**TASK DESCRIPTION**
Give back the records below verbatim, please, but without a single image.
── DATA TO USE
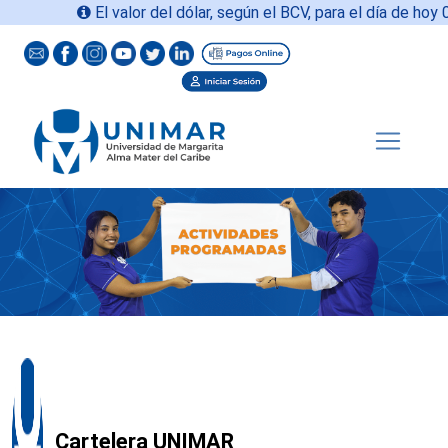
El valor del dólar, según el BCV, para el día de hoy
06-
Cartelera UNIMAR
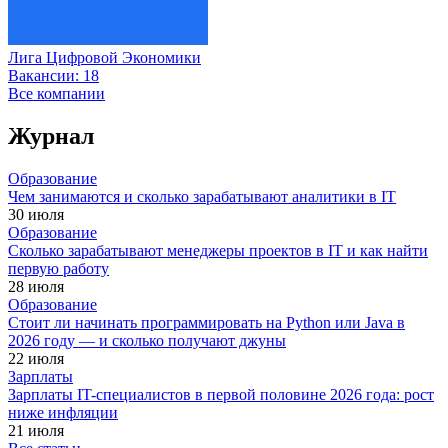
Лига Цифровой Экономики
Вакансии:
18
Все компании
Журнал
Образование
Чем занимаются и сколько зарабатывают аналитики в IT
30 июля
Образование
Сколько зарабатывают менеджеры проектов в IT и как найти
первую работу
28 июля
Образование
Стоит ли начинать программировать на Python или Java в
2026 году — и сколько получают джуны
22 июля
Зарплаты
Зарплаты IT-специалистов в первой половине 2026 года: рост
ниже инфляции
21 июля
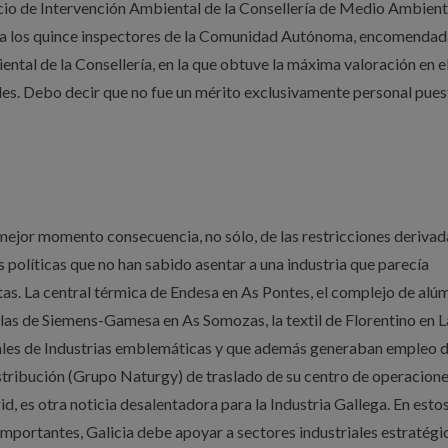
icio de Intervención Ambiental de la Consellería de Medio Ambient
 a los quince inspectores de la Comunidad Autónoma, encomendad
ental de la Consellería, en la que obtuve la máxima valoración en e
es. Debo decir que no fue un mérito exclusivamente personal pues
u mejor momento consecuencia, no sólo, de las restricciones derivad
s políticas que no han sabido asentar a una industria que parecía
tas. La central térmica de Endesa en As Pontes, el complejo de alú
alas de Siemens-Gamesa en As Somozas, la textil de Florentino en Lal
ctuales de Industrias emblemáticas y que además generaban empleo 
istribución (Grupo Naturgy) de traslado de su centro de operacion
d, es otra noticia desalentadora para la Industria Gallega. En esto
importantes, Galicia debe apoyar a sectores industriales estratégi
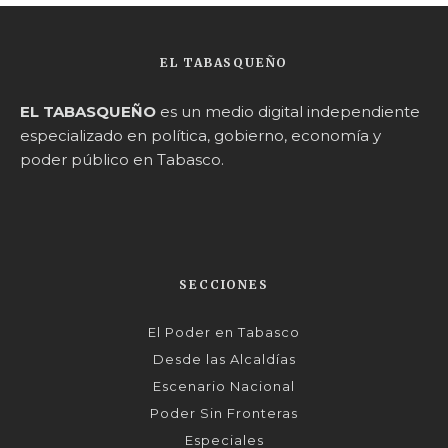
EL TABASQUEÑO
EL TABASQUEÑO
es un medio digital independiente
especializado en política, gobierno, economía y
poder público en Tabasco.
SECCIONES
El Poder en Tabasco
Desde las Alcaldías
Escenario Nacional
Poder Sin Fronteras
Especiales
────
**YOUR SOLUTION**
El valor del dólar, según el BCV, para el día de hoy
06-
Cartelera UNIMAR
Лига Цифровой Экономики
Вакансии:
18
Все компании
Журнал
Образование
Чем занимаются и сколько зарабатывают аналитики в IT
30 июля
Образование
Сколько зарабатывают менеджеры проектов в IT и как найти
первую работу
28 июля
Образование
Стоит ли начинать программировать на Python или Java в
2026 году — и сколько получают джуны
22 июля
Зарплаты
Зарплаты IT-специалистов в первой половине 2026 года: рост
ниже инфляции
21 июля
icio de Intervención Ambiental de la Consellería de Medio Ambient
 a los quince inspectores de la Comunidad Autónoma, encomendad
ental de la Consellería, en la que obtuve la máxima valoración en e
es. Debo decir que no fue un mérito exclusivamente personal pues
u mejor momento consecuencia, no sólo, de las restricciones derivad
s políticas que no han sabido asentar a una industria que parecía
tas. La central térmica de Endesa en As Pontes, el complejo de alú
alas de Siemens-Gamesa en As Somozas, la textil de Florentino en Lal
ctuales de Industrias emblemáticas y que además generaban empleo 
istribución (Grupo Naturgy) de traslado de su centro de operacion
d, es otra noticia desalentadora para la Industria Gallega. En esto
importantes, Galicia debe apoyar a sectores industriales estratégi
EL TABASQUEÑO
EL TABASQUEÑO
es un medio digital independiente
especializado en política, gobierno, economía y
poder público en Tabasco.
SECCIONES
El Poder en Tabasco
Desde las Alcaldías
Escenario Nacional
Poder Sin Fronteras
Especiales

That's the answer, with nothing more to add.